It is late in the last quarter of an amateur footy match and the scores are close. The pressure is on and a finger gets hurt during a tackle. It hurts a bit however the adrenaline is flowing so play on. Later that night there is not a lot of movement in the finger however no pain. No pain is good however no movement not so good. Off to hospital next morning and outcome is it is not broken so wait to see if the movement returns over the next 6 -8 weeks otherwise surgery will probably be required as in that case it is likely to be a ruptured tendon and that can only be repaired surgically should that be the case.
In this case the player has medical training and knows that if the tendon has been ruptured it should be repaired ASAP as the longer you wait the less chance of full movement being returned to the finger. This person is a Physiotherapist so it is very important that full movement is restored to the finger otherwise they will not be able to do their job with the same effectiveness as previously. Imagine if they were a surgeon.
This highlights the difference in an insurance context between own occupation Total Permanent Disablement insurance cover (TPD) and Any Occupation TPD. As a physio or surgeon restricted movement in your fingers make it difficult or impossible to do the normal duties of the occupation that you have been trained to do. You could do other occupations even within the hospital environment such as being an Orderly or general cleaning however that is not what your years at Uni was about.
Imagine if the footballer had TPD cover Own Occupation in their super fund. In this case they have the correct insurance however in the wrong place. Being a footballer you can imagine they are under 30 years of age. Being a Physio or a Surgeon it is not hard to see if the one injured finger was two or three fingers there is no hope of working again in their profession so they get the TPD payout from the insurer however they cannot get the money out of the superannuation fund as it does not meet a condition of release from the super fund based on the SIS legislation as they are not Totally Permanently Disabled under the any occupation definition.

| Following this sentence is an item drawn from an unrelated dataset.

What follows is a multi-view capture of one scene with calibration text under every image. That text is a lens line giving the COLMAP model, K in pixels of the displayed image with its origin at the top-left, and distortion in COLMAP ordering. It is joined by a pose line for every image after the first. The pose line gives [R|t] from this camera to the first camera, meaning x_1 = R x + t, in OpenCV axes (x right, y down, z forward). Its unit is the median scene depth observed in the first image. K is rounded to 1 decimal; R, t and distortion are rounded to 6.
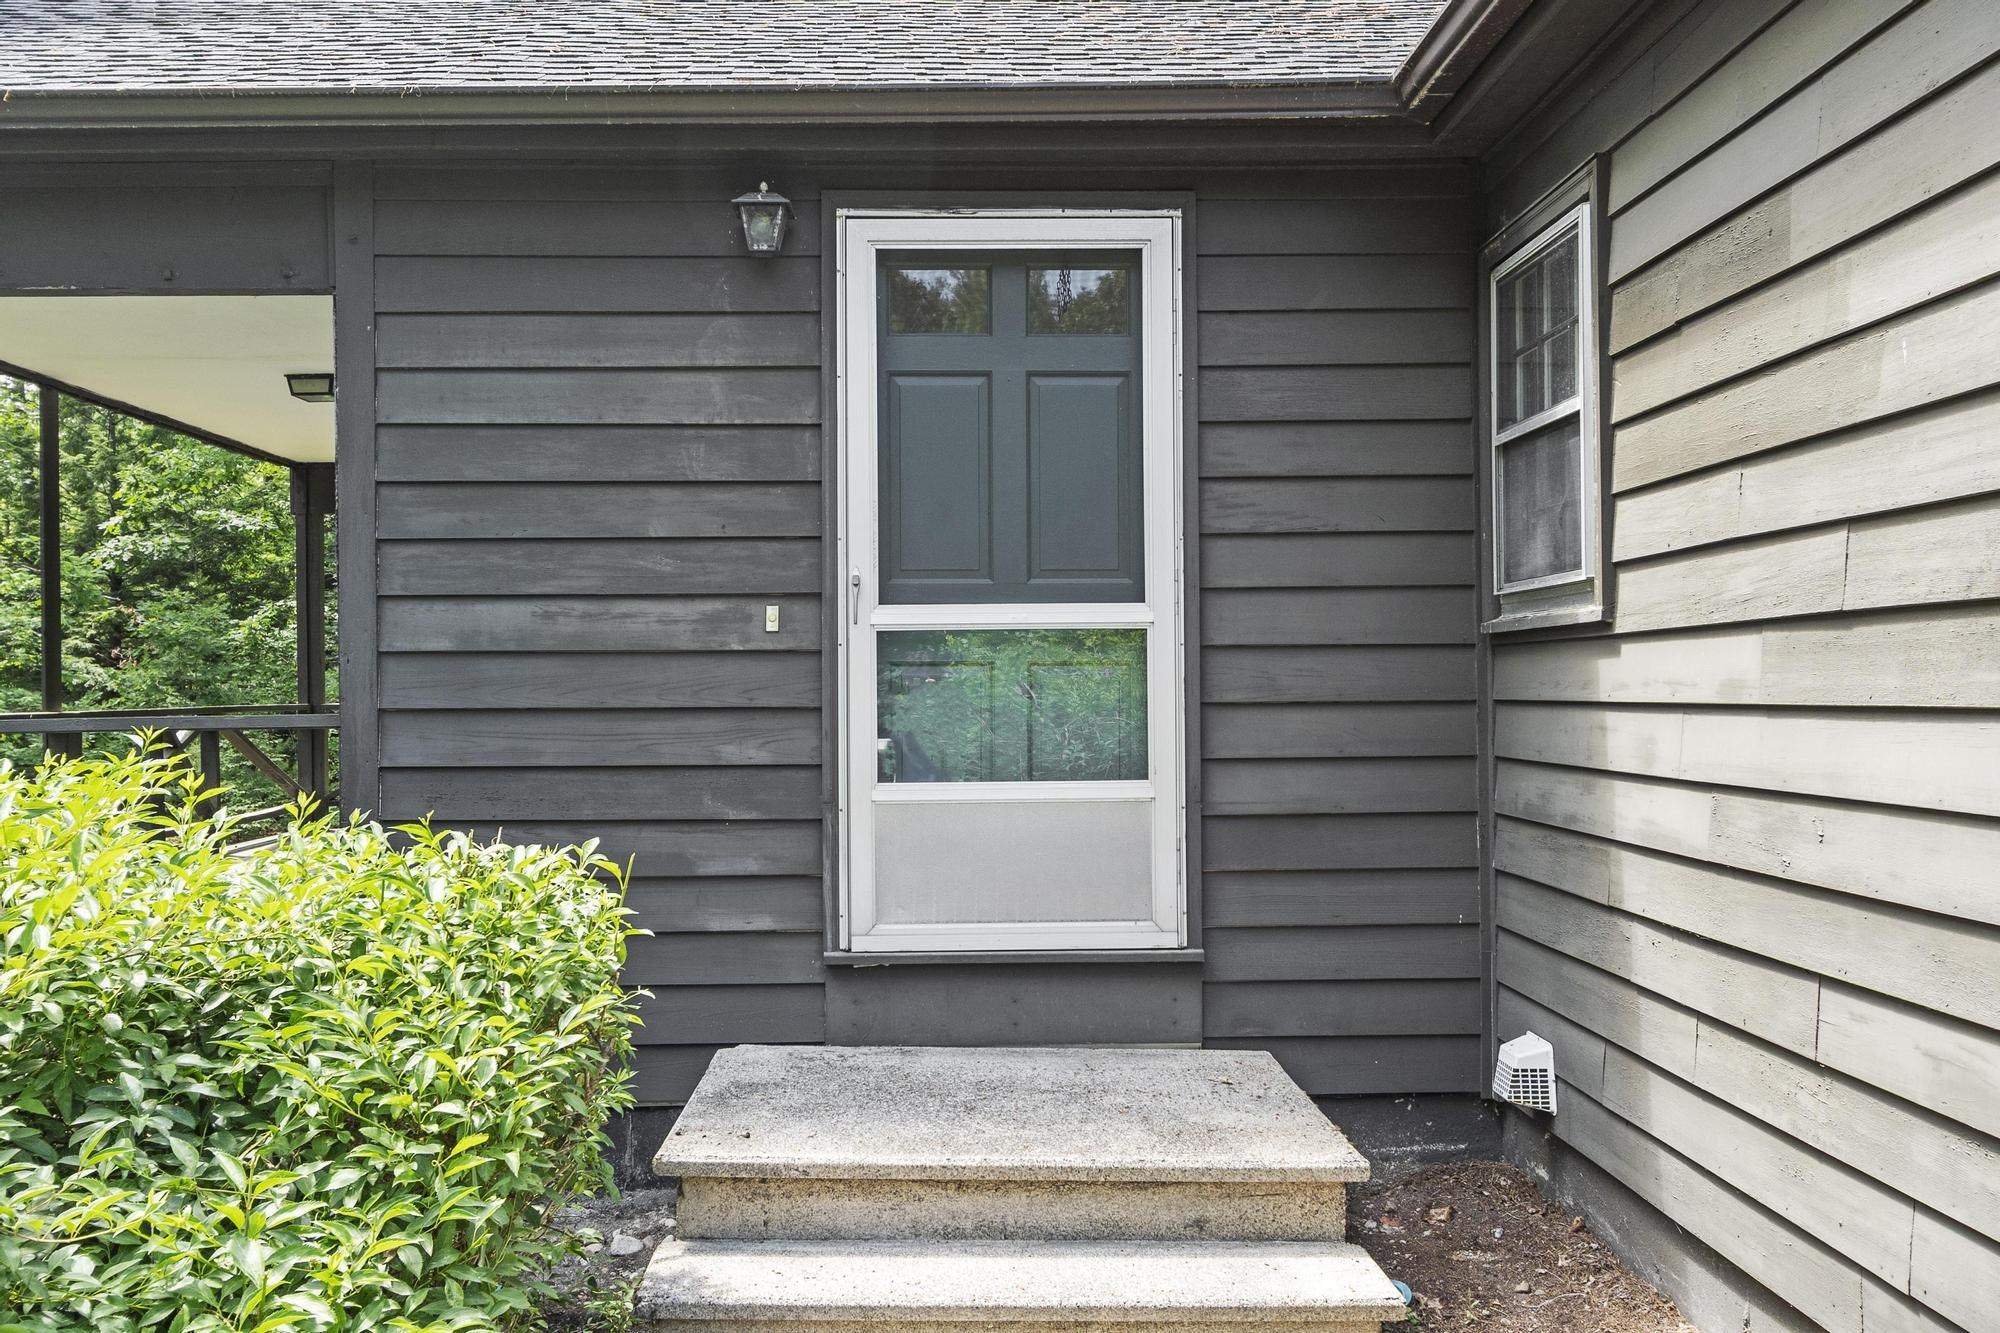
lens RADIAL K [[1646.4, 0, 994.5], [0, 1646.4, 683.5], [0, 0, 1]] dist [0.014720, -0.000233]
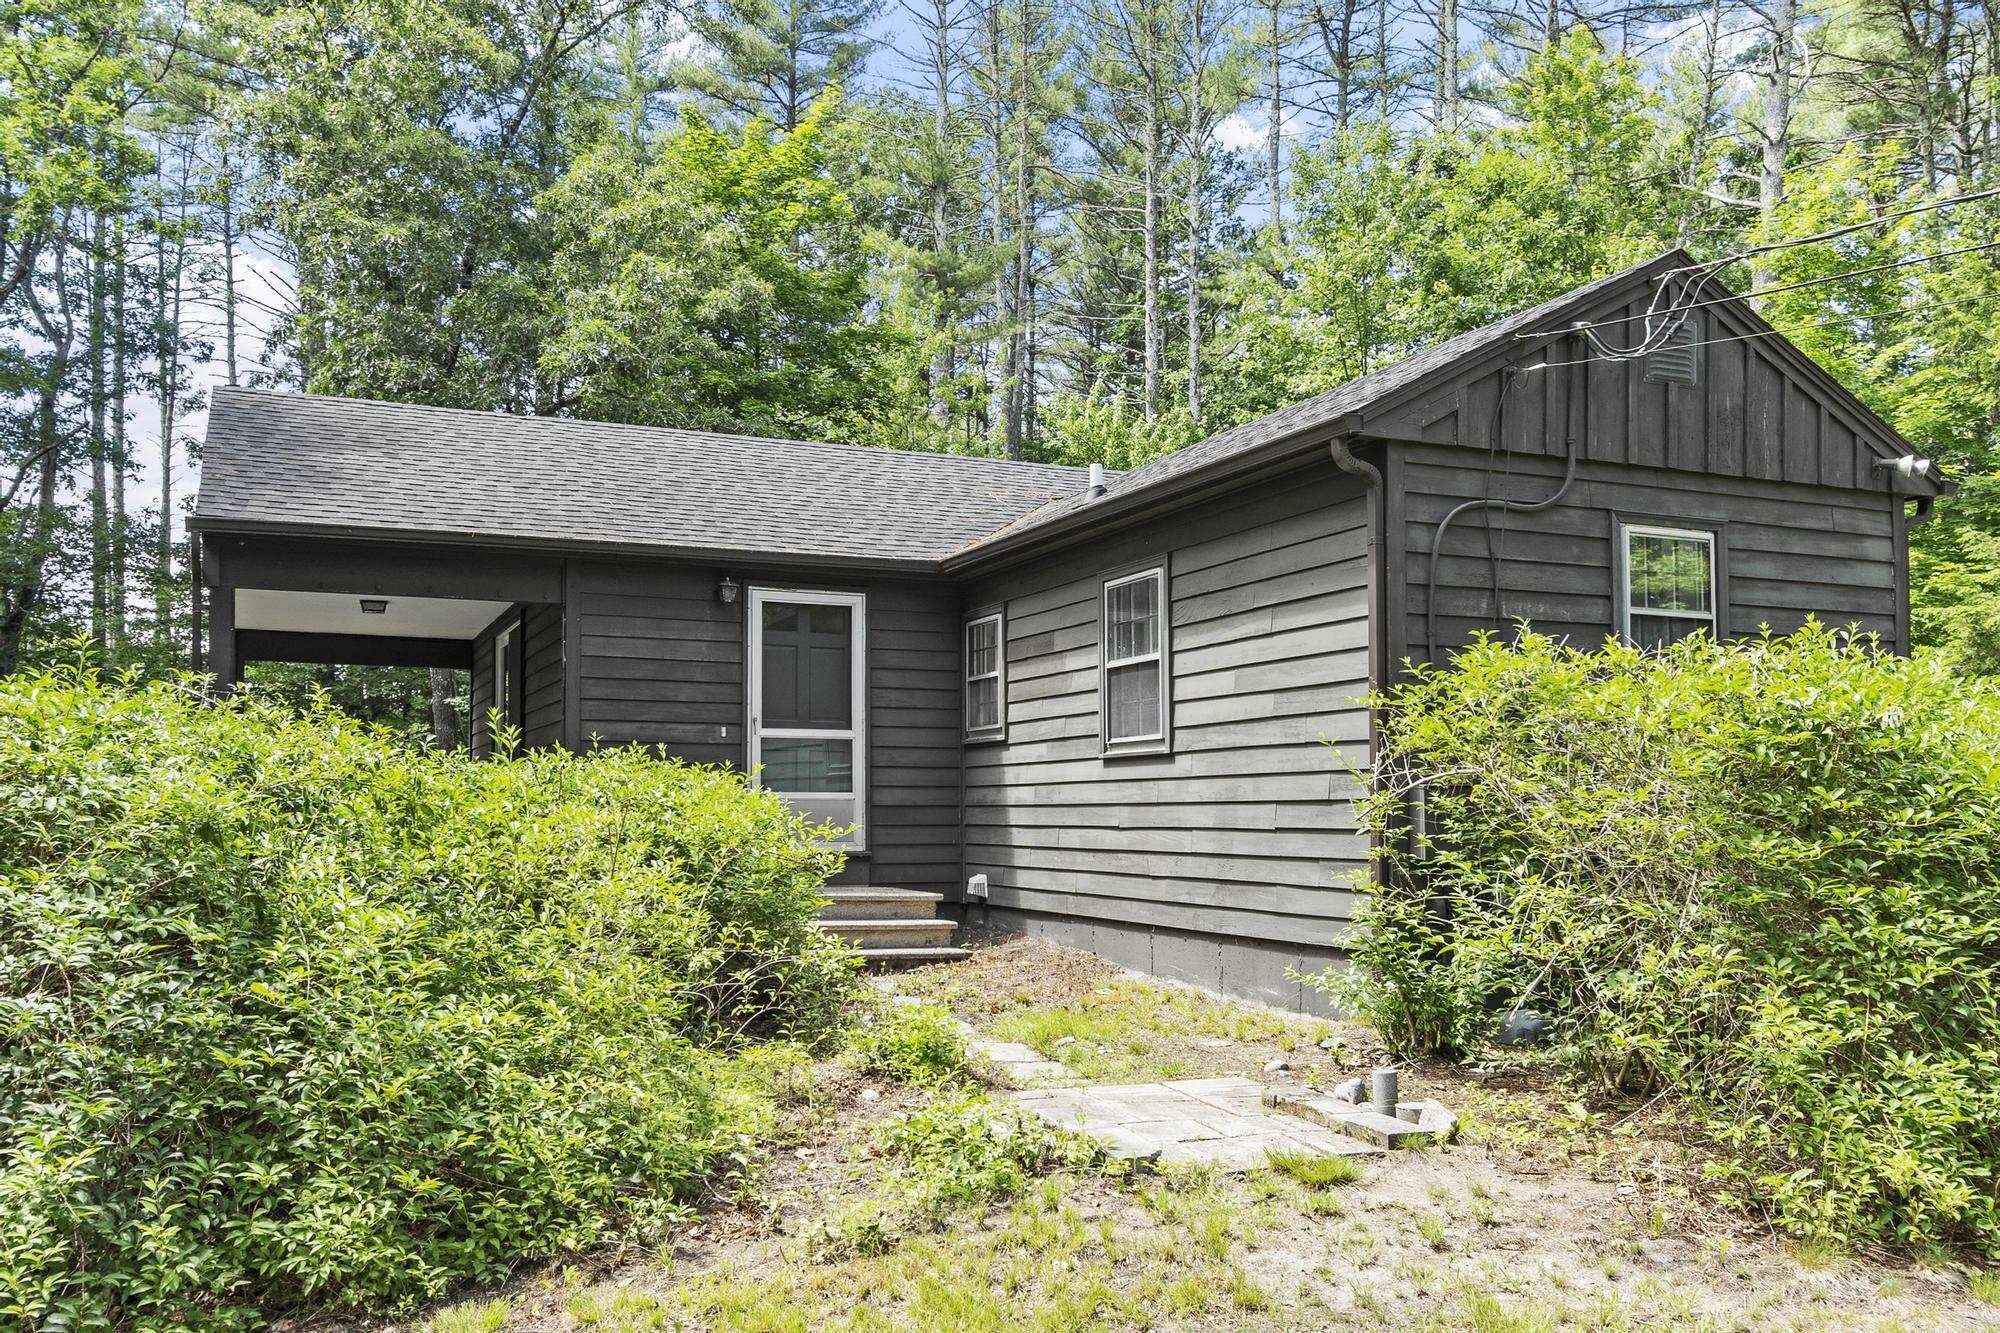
lens RADIAL K [[1595.1, 0, 997.7], [0, 1595.1, 665.1], [0, 0, 1]] dist [0.000456, 0.000056]
pose [[0.922050, 0.046422, 0.384278, -0.747496], [-0.009979, 0.995303, -0.096291, 0.102404], [-0.386943, 0.084951, 0.918182, -1.653423]]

It is very important to have the right cover for you in the correct place and a call center or online application will not give you that advice. It also depends on your job. I am a financial planner and had a business partner some years ago that lost two fingers and restricted movement in a third finger after an incident with an angle grinder on the weekend. (underlying message of this blog is dont have a life on the weekend) and that made no difference to his working life when he eventually returned to work after his recuperation and IP claim however would be devastating to someone in a different occupation where you need to use your hands and fingers such as some medico’s dentists and a lot of tradies.

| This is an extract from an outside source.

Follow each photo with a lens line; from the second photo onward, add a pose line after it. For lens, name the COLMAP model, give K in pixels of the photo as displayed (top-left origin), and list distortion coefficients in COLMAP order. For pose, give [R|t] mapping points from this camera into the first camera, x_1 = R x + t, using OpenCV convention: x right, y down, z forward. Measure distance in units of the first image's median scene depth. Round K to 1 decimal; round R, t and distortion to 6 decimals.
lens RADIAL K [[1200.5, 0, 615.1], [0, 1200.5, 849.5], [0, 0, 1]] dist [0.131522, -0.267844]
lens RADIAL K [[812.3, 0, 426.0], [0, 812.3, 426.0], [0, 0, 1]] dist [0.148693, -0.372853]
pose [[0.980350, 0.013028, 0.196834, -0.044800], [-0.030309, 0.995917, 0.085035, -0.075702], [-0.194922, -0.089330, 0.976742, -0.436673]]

That brings us to the income protections policy (IP). The standard in a lot of big employer funds is that you get your salary continuance after a 90 day wait. A lot of times there is also a set amount of cover that you are protected for however it has no relevance to your monthly income and in a lot of cases will not meet your home loan repayment let alone your normal cost of living.

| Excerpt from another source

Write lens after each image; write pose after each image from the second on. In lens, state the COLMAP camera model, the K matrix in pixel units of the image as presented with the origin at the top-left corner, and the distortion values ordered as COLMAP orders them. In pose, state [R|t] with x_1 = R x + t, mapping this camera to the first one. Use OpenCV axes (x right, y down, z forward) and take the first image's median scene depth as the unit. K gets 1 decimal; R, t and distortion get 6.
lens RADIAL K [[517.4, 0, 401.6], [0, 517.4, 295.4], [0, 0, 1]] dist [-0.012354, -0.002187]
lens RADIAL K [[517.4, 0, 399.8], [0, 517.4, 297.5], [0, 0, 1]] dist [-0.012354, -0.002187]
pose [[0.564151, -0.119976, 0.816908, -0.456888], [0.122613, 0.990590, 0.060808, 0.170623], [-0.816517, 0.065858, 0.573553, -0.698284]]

In this case the person will be off work for 6 weeks after the surgery or 42 days. They could have a personal Income protection policy that commences a payout after 30 days and also provides benefits if you go back to work on limited duties. In that case it could payout the difference between your income on limited duties and the monthly amount that you are covered for. Income protection or salary continuance cover (two names for the same thing) is very important to have as it works together with the TPD insurance and assists in covering the gaps. In this real case the person is 22. What happens if the finger injury does not heal as it should and it has a material impact on their capacity to do their job. In that case they would not have paid the HECS on the Physio degree and can no longer work as a Physio. The HECS is still due and you dont have the earning capacity anymore.
If you imagine the surgeon or physio that can no longer work in their profession because of an injury they could work at a Uni as a lecturer however that income could be less than what they would earn in private practice in their profession. In that case the professional may have received an Own occupation TPD payout and they could also receive a top up from their Income Protection policy if the income that they earn in their new job or occupation is less than what they were earning when they were a physio or a surgeon.
The question you need to ask yourself is ” Do i have an occupation that i studied for or had specialised training to get my qualification ?” (Eg how does a bricklayer go with limited use of the fingers although insurers have different issues with bricklayers and IP) If that answer is yes then you should look at having own occupation TPD not any occupation and that policy should be in your own name.
When considering your insurance options you should always assume that something happened yesterday to give rise to you making a claim. With that in mind what do you want to happen next.